RECORDS FOR PROCESSING:
_ _ _ _
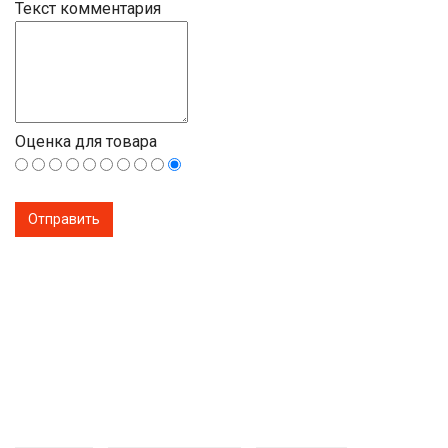
Текст комментария
Оценка для товара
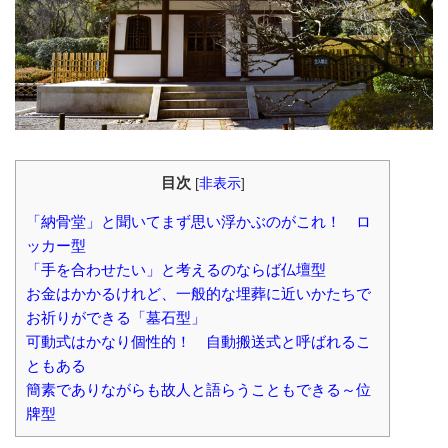
目次
[
非表示
]
「納骨堂」と聞いてまず思い浮かぶのがこれ！ ロ
ッカー型
「手を合わせたい」と考えるのならば仏壇型
お金はかかるけれど、一般的な埋葬に近いかたちで
お祈りができる「墓石型」
可動式はかなり個性的！ 自動搬送式と呼ばれるこ
ともある
簡素でありながらも故人と語らうこともできる～位
牌型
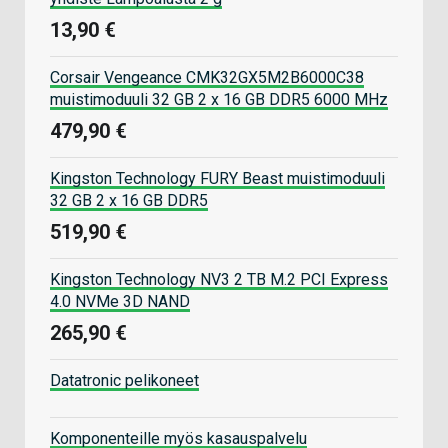
13,90 €
Corsair Vengeance CMK32GX5M2B6000C38
muistimoduuli 32 GB 2 x 16 GB DDR5 6000 MHz
479,90 €
Kingston Technology FURY Beast muistimoduuli
32 GB 2 x 16 GB DDR5
519,90 €
Kingston Technology NV3 2 TB M.2 PCI Express
4.0 NVMe 3D NAND
265,90 €
Datatronic pelikoneet
Komponenteille myös kasauspalvelu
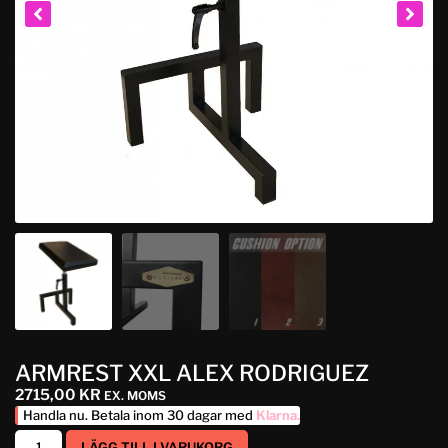
ARMREST XXL ALEX RODRIGUEZ
2715,00
KR
EX. MOMS
Handla nu. Betala inom 30 dagar med
Klarna
.
LÄGG TILL I VARUKORG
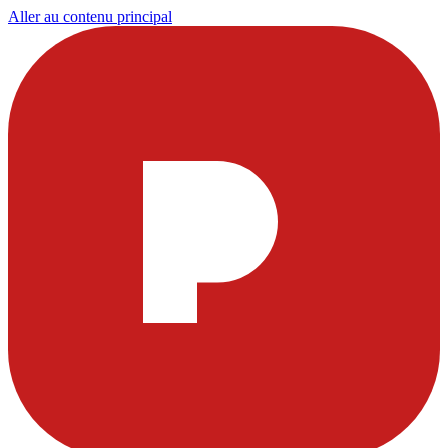
Aller au contenu principal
_ _ _ _
TASK INSTRUCTIONS: Please copy the rows, unchanged, from the line containing "ARMREST XXL ALEX RODRIGUEZ" down to the end of the rows, with both ends included, and leave the pictures out of your answer.

TASK OUTPUT:
ARMREST XXL ALEX RODRIGUEZ
2715,00
KR
EX. MOMS
Handla nu. Betala inom 30 dagar med
Klarna
.
LÄGG TILL I VARUKORG
Aller au contenu principal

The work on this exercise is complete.